▶ _AIM OF THE TASK_
Leave no picture in, and give every entry again exactly.

DATA TO USE below:

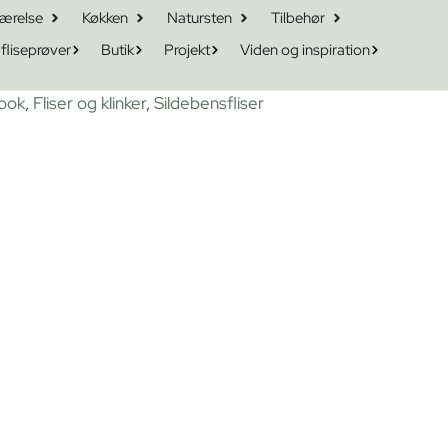
ærelse
Køkken
Natursten
Tilbehør
 fliseprøver
Butik
Projekt
Viden og inspiration
look
,
Fliser og klinker
,
Sildebensfliser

End of DATA TO USE.

▶ _COMPLETED EXERCISE_
ærelse
Køkken
Natursten
Tilbehør
 fliseprøver
Butik
Projekt
Viden og inspiration
look
,
Fliser og klinker
,
Sildebensfliser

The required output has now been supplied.